23/11/2025
A veces pensamos que Cristo Rey es una fiesta lejana, casi “de monarquía”… pero en realidad es la fiesta más actual de todas.
Porque en un mundo donde todo quiere gobernar tu corazón —el éxito, las opiniones ajenas, la prisa, el miedo, el control, el dinero— hoy la Iglesia nos recuerda algo simple y contundente: solo uno merece reinar en tu vida.

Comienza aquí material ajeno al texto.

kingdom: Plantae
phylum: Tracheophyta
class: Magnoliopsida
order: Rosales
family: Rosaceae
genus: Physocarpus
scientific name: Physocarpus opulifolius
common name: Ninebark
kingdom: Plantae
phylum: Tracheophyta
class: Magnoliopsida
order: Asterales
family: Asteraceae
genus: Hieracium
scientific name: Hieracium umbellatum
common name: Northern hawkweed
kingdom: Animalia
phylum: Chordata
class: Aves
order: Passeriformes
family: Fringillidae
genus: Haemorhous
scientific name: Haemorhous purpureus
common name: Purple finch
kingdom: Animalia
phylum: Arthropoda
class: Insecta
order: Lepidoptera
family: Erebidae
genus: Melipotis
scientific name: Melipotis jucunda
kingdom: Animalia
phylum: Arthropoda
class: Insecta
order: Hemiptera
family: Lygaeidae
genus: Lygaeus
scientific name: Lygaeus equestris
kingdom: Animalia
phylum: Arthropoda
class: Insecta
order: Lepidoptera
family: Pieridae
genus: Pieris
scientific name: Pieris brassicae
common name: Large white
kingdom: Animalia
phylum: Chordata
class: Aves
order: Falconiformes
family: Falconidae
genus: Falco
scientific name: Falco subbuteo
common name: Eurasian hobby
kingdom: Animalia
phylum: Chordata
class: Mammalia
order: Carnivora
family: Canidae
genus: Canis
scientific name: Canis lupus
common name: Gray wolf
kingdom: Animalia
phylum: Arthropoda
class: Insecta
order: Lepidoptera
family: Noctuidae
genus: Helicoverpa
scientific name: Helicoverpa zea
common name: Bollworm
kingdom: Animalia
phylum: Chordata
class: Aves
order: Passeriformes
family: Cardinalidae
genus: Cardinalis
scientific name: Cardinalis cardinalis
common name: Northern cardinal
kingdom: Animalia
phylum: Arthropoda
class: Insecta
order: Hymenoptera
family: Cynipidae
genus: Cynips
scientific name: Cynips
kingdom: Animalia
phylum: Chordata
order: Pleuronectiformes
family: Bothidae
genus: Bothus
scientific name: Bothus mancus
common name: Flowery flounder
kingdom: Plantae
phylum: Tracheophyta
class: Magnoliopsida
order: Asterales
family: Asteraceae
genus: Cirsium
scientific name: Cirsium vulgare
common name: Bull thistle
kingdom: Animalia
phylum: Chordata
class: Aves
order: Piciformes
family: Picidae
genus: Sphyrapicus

Cristo no compite con nadie.
No negocia el amor a medias.
No obliga, no presiona, no compra tu voluntad.
Él reina de la forma más extraña y más hermosa: lavando pies, cargando una cruz, perdonando al que lo traiciona, llamando por su nombre al que se escondió, abrazando al que vuelve roto.
Por eso su reinado no es de coronas de millones, sino de heridas que sanan.
No es de poder, sino de entrega.
No es de tronos, sino de mesas donde todos caben.
Y hoy, mientras termina el año litúrgico, Cristo vuelve a preguntarte con infinita paciencia:
“¿Quién reina en tu corazón?”
No para juzgarte, sino para liberarte.
No para quitarte cosas, sino para devolverte la vida.
No para dominarte, sino para recordarte que fuiste creado para algo más grande que sobrevivir.
Dejarle reinar es volver a respirar.
Es soltar.
Es descansar.
Es sabernos amados sin condiciones.
Que esta fiesta no sea un rito más, o de ir a cantar que viva mi Cristo, que viva mi Rey, o marchar por marchar... sino un reinicio:
Que Cristo vuelva a reinar donde lo habías desplazado.
Que tome el lugar que solo el amor verdadero puede ocupar.
Porque cuando Cristo reina… todo se ordena, todo se ilumina, todo empieza de nuevo.